GP: I have two: From a sporting point of view the conclusion of the 2012 season that I already mentioned. We were head to head with Quantum, we started 6 points behind and finished 5 points ahead. A true triumph. On a human level during the Rolex World Championship in 2015 in Puerto Portals: Alberto Roemmers Jr. was helming Azzurra and I was recovering from an operation. We ended that event with an advantage that was so large we were practically assured of the season’s win. Which in fact we got at the final event in Cascais, one race before the end of the season, with the whole Roemmers family there to watch. That was an excellent, maybe even an unbeatable, season.
Another unforgettable win was the one on your 52nd birthday, at YCCS, Azzurra’s home waters...
GP: Right! We have to add this third memory. Just recently I posted a photo from the party we had on the YCCS terrace on my Instagram account. That was unforgettable. I want to win the 52 Super Series again, but I’ll never be able to do it again on my 52ndbirthday. It was an exceptional combination of numbers that day, as if the 52 Super Series and I were made for each other. This adventure will continue.
You’re Argentinean and Italians with just one Kiwi, Grant “Louie” Loretz, aboard. How is he doing?
GP: 2013 was his first season aboard Azzurra and it must have been hard for him. Louie was coming from ETNZ, a more complex and corporate structure than ours. But he wasn’t the only English speaker aboard and he had already sailed with us in 1999, on the maxi yacht Alexia, that’s when we met. He adapted to our style and maybe we have become more Kiwi too. For sure now he’s part of the family.
What are your hopes for the immediate future?
GP: I hope for what everyone is hoping for these days: that the world will soon find its way out of this pandemic. After that I hope to get back to sailing as soon as possible, we want to defend our title as 52 Super Series champions.
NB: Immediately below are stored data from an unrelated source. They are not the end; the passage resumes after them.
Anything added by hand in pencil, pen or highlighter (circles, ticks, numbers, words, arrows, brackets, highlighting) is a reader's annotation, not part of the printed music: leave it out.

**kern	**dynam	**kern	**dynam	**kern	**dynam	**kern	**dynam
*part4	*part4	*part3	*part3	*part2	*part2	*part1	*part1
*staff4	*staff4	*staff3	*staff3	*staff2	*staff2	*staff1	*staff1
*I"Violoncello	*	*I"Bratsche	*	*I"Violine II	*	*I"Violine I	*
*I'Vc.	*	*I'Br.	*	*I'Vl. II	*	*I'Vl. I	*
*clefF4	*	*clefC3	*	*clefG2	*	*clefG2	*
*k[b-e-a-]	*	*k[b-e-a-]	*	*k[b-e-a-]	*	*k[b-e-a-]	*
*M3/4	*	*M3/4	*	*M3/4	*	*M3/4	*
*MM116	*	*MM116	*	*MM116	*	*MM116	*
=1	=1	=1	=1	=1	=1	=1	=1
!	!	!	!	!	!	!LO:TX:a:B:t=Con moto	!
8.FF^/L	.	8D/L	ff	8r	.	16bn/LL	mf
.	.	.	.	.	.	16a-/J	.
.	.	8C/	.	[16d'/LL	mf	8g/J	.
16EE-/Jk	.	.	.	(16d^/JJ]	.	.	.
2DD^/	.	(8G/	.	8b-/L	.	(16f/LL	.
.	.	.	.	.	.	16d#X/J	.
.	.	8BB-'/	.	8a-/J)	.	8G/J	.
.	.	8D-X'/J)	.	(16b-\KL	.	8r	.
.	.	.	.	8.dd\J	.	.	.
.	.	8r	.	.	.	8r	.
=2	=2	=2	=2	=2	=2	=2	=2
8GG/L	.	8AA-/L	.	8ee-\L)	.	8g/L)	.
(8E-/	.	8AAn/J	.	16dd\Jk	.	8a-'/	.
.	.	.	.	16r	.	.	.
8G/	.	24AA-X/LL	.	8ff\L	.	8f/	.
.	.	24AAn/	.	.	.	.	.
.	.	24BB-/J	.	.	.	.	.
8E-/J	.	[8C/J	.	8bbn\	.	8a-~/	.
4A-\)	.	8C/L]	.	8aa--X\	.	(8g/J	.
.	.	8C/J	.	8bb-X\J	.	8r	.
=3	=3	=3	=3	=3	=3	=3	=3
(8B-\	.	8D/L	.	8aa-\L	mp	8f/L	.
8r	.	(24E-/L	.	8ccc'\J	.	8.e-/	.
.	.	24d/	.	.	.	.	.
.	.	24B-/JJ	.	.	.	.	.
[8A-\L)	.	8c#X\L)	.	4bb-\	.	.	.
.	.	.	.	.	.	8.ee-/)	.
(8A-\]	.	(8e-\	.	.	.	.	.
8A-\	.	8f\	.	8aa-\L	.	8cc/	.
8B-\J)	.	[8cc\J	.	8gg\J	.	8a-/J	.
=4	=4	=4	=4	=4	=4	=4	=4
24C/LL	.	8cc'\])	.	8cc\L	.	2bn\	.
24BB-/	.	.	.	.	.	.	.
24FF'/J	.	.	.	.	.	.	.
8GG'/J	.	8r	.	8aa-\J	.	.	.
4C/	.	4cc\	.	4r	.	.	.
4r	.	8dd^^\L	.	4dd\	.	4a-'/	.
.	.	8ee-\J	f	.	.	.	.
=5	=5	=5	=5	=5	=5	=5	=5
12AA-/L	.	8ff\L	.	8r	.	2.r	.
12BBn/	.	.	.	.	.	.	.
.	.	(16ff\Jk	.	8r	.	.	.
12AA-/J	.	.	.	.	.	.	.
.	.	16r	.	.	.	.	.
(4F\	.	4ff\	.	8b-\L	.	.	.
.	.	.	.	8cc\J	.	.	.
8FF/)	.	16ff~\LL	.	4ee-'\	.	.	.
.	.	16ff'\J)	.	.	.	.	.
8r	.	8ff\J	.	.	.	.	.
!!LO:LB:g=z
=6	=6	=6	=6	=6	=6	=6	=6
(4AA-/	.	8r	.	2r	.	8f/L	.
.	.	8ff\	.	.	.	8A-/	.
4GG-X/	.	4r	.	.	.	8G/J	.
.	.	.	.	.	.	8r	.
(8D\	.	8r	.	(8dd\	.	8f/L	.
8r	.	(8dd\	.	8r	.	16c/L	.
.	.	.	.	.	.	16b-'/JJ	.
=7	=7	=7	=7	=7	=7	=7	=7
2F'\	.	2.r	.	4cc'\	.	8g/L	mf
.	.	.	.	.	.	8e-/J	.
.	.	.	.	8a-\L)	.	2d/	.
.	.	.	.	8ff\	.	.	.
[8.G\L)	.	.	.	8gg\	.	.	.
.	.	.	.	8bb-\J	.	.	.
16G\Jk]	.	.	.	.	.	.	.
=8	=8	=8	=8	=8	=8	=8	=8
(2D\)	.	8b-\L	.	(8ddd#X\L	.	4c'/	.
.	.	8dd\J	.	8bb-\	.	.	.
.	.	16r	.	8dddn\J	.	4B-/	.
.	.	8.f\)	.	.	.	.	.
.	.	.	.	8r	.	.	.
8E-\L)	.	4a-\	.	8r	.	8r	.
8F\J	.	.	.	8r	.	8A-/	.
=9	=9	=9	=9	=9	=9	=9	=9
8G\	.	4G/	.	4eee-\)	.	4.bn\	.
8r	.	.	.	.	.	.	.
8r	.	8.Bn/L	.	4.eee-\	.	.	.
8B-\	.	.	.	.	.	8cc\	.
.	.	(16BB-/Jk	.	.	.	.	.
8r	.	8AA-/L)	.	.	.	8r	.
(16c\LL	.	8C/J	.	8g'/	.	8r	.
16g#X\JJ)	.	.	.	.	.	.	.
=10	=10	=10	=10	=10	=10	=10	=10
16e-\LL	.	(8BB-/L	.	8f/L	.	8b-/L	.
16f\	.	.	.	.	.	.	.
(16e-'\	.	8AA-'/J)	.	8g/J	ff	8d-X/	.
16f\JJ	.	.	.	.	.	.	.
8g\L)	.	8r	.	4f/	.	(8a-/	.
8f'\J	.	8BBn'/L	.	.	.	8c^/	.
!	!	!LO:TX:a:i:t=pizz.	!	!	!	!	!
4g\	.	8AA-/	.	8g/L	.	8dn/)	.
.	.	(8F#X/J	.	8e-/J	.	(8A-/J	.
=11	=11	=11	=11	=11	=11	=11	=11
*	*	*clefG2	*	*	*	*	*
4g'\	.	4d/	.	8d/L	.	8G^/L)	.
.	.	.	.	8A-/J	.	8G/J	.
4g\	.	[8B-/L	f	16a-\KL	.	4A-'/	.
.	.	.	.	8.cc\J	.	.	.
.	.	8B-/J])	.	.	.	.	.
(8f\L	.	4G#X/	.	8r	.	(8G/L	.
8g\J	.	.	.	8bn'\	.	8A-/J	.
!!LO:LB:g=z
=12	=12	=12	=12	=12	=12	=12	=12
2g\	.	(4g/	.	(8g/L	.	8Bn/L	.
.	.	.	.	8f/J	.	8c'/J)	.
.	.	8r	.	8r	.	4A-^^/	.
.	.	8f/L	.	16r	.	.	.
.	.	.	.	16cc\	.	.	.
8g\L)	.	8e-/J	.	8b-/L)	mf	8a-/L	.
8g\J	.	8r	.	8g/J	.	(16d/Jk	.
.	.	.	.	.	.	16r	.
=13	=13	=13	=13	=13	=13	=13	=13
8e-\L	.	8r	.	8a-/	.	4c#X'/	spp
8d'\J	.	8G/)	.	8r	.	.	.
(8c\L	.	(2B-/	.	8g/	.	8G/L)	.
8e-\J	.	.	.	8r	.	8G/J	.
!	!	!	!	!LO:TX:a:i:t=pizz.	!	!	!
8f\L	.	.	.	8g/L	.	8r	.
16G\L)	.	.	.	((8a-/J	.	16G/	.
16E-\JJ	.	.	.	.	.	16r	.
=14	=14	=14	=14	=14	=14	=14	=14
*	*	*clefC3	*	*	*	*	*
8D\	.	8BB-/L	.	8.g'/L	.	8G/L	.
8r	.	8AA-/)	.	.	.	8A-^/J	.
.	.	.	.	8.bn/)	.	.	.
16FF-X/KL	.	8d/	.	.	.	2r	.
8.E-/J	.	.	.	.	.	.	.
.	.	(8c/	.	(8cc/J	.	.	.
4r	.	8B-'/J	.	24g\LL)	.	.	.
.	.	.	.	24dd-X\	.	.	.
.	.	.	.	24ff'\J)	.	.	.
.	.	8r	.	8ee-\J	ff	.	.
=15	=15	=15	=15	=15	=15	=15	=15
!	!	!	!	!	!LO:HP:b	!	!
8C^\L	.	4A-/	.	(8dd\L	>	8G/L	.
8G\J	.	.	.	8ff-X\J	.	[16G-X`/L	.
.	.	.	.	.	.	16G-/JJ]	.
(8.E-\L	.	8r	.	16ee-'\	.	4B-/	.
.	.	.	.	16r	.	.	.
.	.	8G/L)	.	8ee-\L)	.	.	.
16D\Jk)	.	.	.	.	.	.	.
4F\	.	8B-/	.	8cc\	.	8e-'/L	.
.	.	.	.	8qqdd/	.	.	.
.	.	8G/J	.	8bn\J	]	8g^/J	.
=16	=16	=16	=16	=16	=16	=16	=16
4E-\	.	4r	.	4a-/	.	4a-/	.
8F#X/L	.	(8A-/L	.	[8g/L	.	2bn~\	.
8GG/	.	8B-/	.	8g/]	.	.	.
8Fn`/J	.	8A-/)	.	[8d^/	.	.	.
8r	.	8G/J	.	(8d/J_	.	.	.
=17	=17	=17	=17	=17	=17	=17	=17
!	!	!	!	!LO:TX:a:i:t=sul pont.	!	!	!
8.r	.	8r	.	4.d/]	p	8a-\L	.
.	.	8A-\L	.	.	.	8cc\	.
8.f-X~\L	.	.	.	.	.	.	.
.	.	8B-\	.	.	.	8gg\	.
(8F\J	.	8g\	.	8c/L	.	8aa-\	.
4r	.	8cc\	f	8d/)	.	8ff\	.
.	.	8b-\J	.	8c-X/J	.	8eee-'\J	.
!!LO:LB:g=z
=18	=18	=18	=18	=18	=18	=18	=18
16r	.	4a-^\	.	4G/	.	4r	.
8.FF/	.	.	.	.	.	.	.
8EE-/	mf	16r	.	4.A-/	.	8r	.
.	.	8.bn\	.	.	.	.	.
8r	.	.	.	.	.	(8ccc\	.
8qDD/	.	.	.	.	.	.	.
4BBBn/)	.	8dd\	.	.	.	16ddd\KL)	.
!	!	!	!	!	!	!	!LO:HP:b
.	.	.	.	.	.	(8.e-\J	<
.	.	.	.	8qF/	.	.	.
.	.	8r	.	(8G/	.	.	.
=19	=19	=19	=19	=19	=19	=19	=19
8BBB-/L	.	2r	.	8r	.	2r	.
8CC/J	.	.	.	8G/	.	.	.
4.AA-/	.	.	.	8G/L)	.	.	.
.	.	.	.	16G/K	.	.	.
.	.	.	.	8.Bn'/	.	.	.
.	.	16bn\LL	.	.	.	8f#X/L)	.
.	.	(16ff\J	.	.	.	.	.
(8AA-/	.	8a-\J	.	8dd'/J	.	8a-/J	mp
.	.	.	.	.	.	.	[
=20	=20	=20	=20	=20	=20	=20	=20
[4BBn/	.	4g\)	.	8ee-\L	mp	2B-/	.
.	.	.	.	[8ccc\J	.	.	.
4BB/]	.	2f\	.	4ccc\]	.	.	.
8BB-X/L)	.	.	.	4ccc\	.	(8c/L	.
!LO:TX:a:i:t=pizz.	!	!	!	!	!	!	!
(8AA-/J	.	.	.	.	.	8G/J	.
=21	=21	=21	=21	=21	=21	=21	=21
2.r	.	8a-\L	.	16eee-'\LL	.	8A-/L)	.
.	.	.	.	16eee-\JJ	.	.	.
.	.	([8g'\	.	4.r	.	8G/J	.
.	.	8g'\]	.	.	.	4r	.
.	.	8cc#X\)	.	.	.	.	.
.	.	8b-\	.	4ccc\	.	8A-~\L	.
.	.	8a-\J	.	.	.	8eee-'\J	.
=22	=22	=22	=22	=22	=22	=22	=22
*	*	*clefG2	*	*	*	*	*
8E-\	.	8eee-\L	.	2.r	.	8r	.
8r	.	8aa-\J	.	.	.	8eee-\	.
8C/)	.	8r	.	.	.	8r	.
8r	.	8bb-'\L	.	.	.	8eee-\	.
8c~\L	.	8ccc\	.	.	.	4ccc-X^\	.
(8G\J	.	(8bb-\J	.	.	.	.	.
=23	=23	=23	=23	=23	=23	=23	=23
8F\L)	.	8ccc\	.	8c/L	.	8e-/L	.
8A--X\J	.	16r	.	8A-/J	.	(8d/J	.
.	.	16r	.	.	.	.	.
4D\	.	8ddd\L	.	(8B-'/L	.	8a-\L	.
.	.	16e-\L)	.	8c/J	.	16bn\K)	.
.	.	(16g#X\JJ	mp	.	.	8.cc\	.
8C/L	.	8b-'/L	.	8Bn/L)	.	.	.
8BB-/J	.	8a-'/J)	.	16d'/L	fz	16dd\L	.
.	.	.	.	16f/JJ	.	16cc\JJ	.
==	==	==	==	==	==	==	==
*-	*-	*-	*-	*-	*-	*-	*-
Riccardo Bonadeo, as Commodore of the Yacht Club Costa Smeralda and the former CEO of the Consorzio Azzurra for the America’s Cup, shared these words: “We were planning on celebrating Azzurra’s tenth season during the 52 Super Series event scheduled to be held in Porto Cervo, but health and the respect for government regulations come first. Now our plans have changed and we’ll celebrate as soon as possible the Azzurra’s tenth anniversary in the most competitive circuit in professional sailing. The past years have seen Azzurra face great challenges on the water and enjoy important successes, time has flown by. None of this would have been possible without the dedication of our club members, the Roemmers family who I want to thank more than ever, both on my own part and on the part of the YCCS. Thank you for bringing our burgee to Azzurra’s successes, thank you for having built this high profile team, the 52 Super Series’ defending champions and winners of the 2020 season’s first event in March in Cape Town. I also want to thank the Princess Zahra Aga Khan, who has baptised all four of the boats named Azzurra that we have built in the past years. When, on the 17th of May, 2011, the Princess baptised the first TP52 version of Azzurra, I couldn’t help but think of the continuation her presence represented after the Azzurra 12 Metre Class yachts that had been baptised by her mother the Begum Salimah.”